Título: VASP USOU CONTAS DE SETE FUNCIONÁRIOS PARA MOVER MILHÕES, ACUSA SINDICATO
Autor: Erica Ribeiro e Ronaldo D'Ercole
Fonte: O Globo, 28/05/2005, Economia, p. 21
Trabalhadores dizem que foram coagidos por diretoria, segundo advogado
RIO e SÃO PAULO. O Sindicato Nacional dos Aeroviários está levantando informações sobre movimentações bancárias de sete funcionários da Vasp. Segundo os próprios funcionários, suas contas foram usadas para depósitos e saques de grandes quantias em dinheiro pela Vasp. Como revelou anteontem o colunista do GLOBO Ancelmo Gois, apenas por uma das contas passaram R$43 milhões.
Os comprovantes de depósito e demais documentos foram enviados ao juiz interventor da Vasp, Homero Batista Mateus da Silva, da 14ª Vara do Trabalho de São Paulo, que deverá entregar o material ao Ministério Público.

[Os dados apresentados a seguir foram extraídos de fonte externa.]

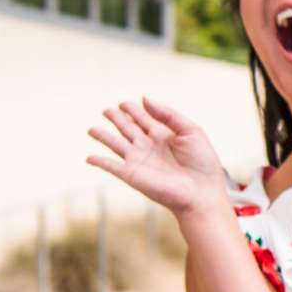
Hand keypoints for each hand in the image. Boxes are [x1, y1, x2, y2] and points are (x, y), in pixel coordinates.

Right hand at [86, 97, 225, 219]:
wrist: (201, 192)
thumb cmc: (202, 162)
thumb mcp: (190, 130)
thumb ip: (168, 114)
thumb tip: (144, 98)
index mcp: (163, 135)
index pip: (144, 118)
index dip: (134, 109)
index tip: (125, 103)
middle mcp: (148, 146)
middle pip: (128, 128)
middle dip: (117, 119)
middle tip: (107, 110)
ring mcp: (138, 160)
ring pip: (116, 144)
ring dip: (103, 136)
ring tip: (91, 129)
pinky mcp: (131, 175)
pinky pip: (111, 167)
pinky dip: (100, 162)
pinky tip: (89, 158)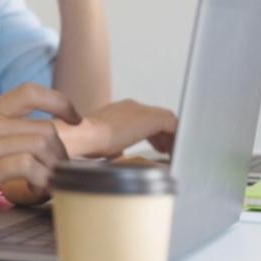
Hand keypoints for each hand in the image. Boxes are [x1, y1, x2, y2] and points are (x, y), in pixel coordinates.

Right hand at [0, 84, 79, 230]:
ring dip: (53, 171)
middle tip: (57, 176)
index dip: (60, 102)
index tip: (74, 119)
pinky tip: (33, 193)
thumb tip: (41, 146)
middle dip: (61, 155)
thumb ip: (1, 139)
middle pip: (45, 128)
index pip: (29, 92)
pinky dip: (40, 181)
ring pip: (40, 145)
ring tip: (45, 187)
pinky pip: (28, 166)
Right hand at [56, 99, 176, 158]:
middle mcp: (131, 106)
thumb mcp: (103, 143)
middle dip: (163, 134)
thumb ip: (114, 145)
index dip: (152, 133)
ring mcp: (142, 111)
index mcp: (119, 110)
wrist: (85, 135)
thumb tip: (118, 153)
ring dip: (170, 137)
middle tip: (166, 149)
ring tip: (171, 152)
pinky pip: (173, 126)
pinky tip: (174, 152)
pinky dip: (175, 139)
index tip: (155, 145)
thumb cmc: (87, 142)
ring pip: (166, 120)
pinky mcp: (151, 118)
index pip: (143, 118)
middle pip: (157, 118)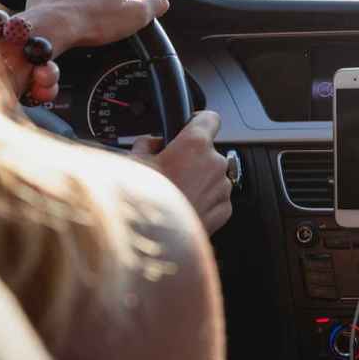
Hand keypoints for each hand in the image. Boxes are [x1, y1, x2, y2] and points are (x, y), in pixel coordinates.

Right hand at [131, 111, 232, 233]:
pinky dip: (203, 200)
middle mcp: (215, 163)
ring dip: (198, 181)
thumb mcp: (133, 163)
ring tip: (174, 194)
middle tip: (169, 171)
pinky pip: (215, 198)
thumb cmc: (143, 202)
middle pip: (208, 151)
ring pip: (212, 176)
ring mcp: (222, 187)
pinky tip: (182, 207)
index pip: (209, 118)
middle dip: (191, 158)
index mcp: (195, 144)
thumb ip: (146, 144)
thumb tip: (151, 143)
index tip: (190, 126)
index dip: (198, 121)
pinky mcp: (224, 210)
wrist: (153, 241)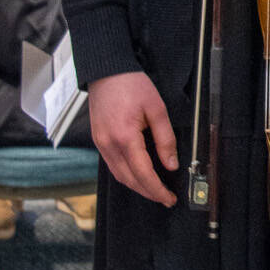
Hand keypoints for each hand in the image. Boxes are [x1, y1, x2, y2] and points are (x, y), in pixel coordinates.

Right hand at [88, 71, 178, 205]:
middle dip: (148, 192)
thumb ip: (165, 139)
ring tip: (154, 190)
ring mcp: (100, 143)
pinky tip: (138, 175)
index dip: (157, 190)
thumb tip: (171, 164)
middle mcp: (109, 144)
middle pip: (129, 179)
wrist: (106, 71)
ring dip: (137, 186)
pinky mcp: (98, 140)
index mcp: (125, 137)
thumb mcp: (157, 109)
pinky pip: (112, 165)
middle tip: (165, 198)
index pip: (143, 173)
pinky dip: (126, 174)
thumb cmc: (131, 85)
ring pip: (119, 175)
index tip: (169, 198)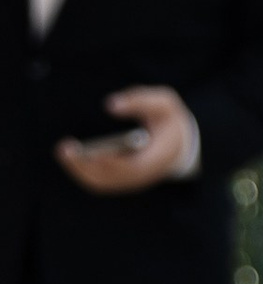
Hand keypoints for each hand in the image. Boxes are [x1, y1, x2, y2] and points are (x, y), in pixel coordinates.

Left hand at [56, 85, 196, 192]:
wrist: (178, 143)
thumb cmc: (168, 120)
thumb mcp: (164, 103)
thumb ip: (140, 100)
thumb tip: (110, 105)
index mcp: (158, 158)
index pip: (133, 168)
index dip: (111, 163)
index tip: (90, 153)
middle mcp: (144, 175)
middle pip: (112, 178)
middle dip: (85, 166)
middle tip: (65, 148)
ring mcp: (132, 180)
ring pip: (102, 183)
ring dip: (80, 170)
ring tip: (64, 151)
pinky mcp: (121, 180)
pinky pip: (99, 181)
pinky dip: (83, 171)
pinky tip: (70, 156)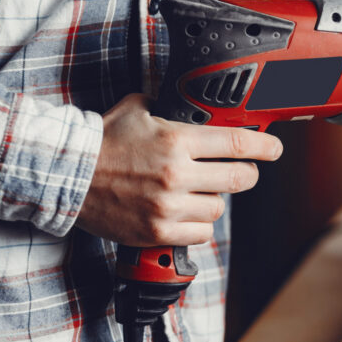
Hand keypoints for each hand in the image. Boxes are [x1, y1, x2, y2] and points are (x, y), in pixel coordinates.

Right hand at [76, 93, 282, 246]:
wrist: (67, 175)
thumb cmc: (103, 141)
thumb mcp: (140, 110)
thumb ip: (173, 110)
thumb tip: (202, 108)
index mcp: (177, 140)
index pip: (238, 142)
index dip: (265, 147)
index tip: (275, 149)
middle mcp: (177, 174)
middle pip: (240, 179)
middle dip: (246, 174)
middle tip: (241, 171)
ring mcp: (168, 206)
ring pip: (219, 209)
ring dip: (214, 201)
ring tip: (196, 193)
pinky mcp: (158, 231)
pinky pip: (201, 234)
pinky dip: (198, 226)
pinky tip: (186, 214)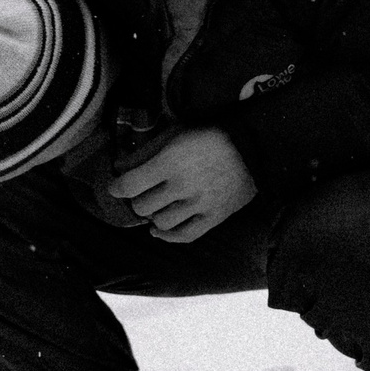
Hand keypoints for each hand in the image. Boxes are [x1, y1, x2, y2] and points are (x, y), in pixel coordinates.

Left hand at [106, 127, 255, 243]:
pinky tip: (159, 230)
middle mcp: (183, 186)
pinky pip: (185, 236)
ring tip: (156, 207)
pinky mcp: (215, 217)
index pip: (130, 185)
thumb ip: (145, 151)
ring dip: (153, 216)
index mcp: (170, 162)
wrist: (253, 146)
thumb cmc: (210, 135)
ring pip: (161, 224)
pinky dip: (168, 236)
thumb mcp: (175, 133)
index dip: (117, 188)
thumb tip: (119, 169)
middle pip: (143, 207)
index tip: (116, 187)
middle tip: (140, 194)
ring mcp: (200, 205)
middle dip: (137, 200)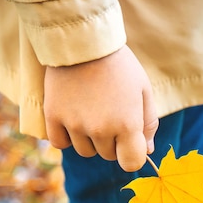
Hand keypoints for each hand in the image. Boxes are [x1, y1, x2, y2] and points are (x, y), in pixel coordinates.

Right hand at [44, 46, 158, 171]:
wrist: (83, 38)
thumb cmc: (119, 65)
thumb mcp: (143, 90)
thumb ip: (149, 123)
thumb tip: (148, 151)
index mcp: (127, 125)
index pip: (131, 164)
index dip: (132, 155)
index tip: (130, 142)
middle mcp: (101, 129)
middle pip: (108, 155)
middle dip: (112, 141)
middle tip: (109, 113)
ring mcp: (75, 124)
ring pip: (85, 151)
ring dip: (89, 139)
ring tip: (91, 111)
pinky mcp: (54, 117)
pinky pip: (60, 143)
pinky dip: (66, 136)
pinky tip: (72, 117)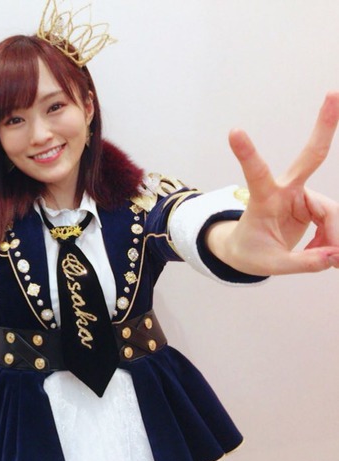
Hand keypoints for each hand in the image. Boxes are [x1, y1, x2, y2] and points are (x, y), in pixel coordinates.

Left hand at [207, 92, 338, 274]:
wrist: (246, 251)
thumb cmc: (250, 252)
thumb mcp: (270, 265)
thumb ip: (303, 263)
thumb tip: (336, 256)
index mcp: (262, 200)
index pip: (255, 173)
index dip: (247, 153)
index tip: (234, 131)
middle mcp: (284, 190)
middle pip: (310, 157)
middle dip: (325, 126)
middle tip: (333, 94)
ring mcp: (301, 195)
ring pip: (331, 213)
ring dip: (333, 238)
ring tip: (328, 261)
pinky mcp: (312, 204)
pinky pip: (332, 222)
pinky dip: (332, 242)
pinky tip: (324, 255)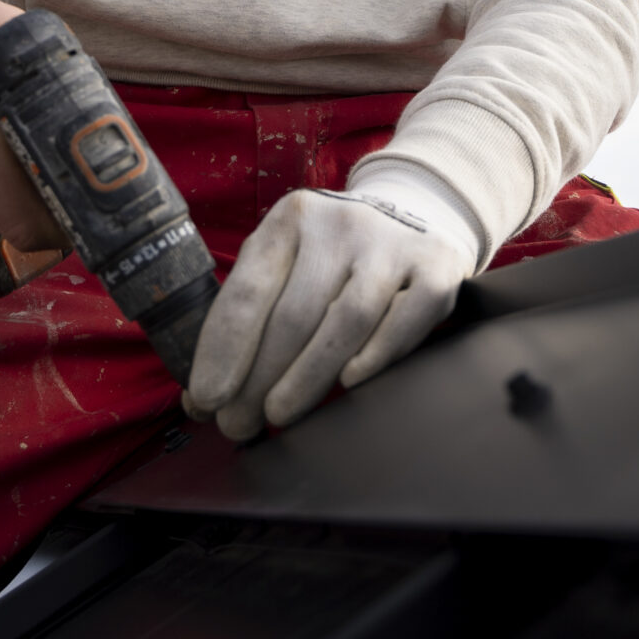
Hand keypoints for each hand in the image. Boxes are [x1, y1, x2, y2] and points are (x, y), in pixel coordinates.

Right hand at [0, 0, 59, 251]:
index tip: (84, 212)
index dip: (62, 227)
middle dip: (41, 208)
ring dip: (8, 194)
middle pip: (10, 223)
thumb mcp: (38, 63)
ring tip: (15, 147)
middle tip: (64, 177)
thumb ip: (63, 113)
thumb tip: (107, 153)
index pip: (27, 229)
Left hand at [184, 176, 479, 439]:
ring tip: (279, 415)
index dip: (223, 350)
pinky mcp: (436, 265)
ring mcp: (392, 242)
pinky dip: (374, 356)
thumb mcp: (288, 260)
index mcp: (291, 219)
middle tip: (237, 424)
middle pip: (293, 315)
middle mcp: (340, 223)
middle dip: (258, 379)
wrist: (418, 213)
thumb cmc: (334, 258)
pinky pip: (402, 320)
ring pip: (344, 321)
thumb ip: (251, 314)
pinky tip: (348, 384)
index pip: (249, 291)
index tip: (207, 398)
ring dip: (307, 378)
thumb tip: (202, 397)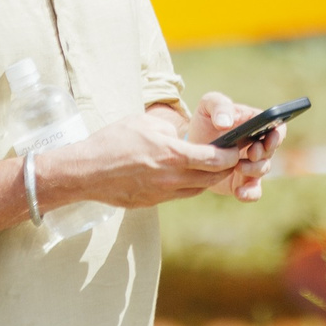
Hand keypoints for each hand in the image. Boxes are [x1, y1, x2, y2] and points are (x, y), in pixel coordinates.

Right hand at [33, 107, 242, 210]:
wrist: (86, 172)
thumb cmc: (113, 141)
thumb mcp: (145, 123)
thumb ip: (170, 127)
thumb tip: (185, 133)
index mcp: (171, 155)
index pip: (213, 159)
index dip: (231, 155)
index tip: (239, 147)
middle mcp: (171, 178)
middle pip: (211, 177)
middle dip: (227, 168)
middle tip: (235, 157)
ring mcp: (162, 193)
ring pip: (197, 189)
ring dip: (210, 178)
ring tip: (216, 166)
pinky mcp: (153, 202)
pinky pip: (181, 194)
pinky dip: (191, 185)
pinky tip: (190, 174)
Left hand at [189, 91, 285, 201]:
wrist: (192, 145)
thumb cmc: (206, 120)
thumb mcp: (209, 104)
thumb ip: (219, 106)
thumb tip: (225, 123)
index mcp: (257, 124)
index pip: (278, 128)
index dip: (277, 135)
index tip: (267, 139)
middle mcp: (259, 146)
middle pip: (271, 151)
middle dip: (263, 153)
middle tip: (250, 153)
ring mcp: (251, 165)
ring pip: (262, 170)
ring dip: (253, 170)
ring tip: (238, 167)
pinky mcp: (241, 182)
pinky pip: (253, 191)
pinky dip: (249, 193)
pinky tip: (239, 192)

¿ Os próprios funcionários estão procurando o sindicato e informaram que foram coagidos a abrir as contas pela diretoria da Vasp. O mais importante é saber de onde vem esse dinheiro ¿ disse ontem o advogado do sindicato, Álvaro Sérgio.
Um dia depois que a denúncia foi publicada, o dono da Vasp, Wagner Canhedo, assinou um acordo no Tribunal Regional do Trabalho (TRT-SP) comprometendo-se a pagar, já a partir de junho, os salários em atraso desde dezembro de 2004 e as obrigações trabalhistas pendentes aos cerca de 2,5 mil funcionários que ainda têm vínculo com a companhia.
As pendências, segundo a procuradora do Ministério Público do Trabalho Viviann Mattos, envolveriam R$40 milhões. Canhedo ainda terá de depositar uma caução de R$40 milhões. Os depósitos devem ser feitos até sexta-feira, e na terça-feira a Vasp terá que apresentar carta de garantia do Banco do Brasil para provar que há dinheiro. Cumpridas as exigências, o juiz suspenderá a intervenção, iniciada em 10 de março.
O acordo não permite que a Vasp, parada desde janeiro, volte a voar agora. A concessão termina no próximo dia 9, e expectativa é que a Vasp peça mais prazo ao governo após pagar as contas pendentes.
¿ É prematuro avaliar o acordo. Ele (Canhedo) assinar não significa nada ¿ disse a presidente do Sindicato dos Aeronautas, Graziella Baggio.
O acordo preserva os direitos dos trabalhadores em caso de falência ou venda da Vasp. Na audiência, Canhedo estava acompanhado de dois supostos executivos da GBDS S.A., que estaria interessada em comprar a Vasp. Segundo fontes, no contrato social da GBDS consta que a empresa era prestadora de serviços de informática, com capital inicial de mil reais, e passou a ser uma empresa de investimentos, com capital ainda não aportado de R$210 milhões.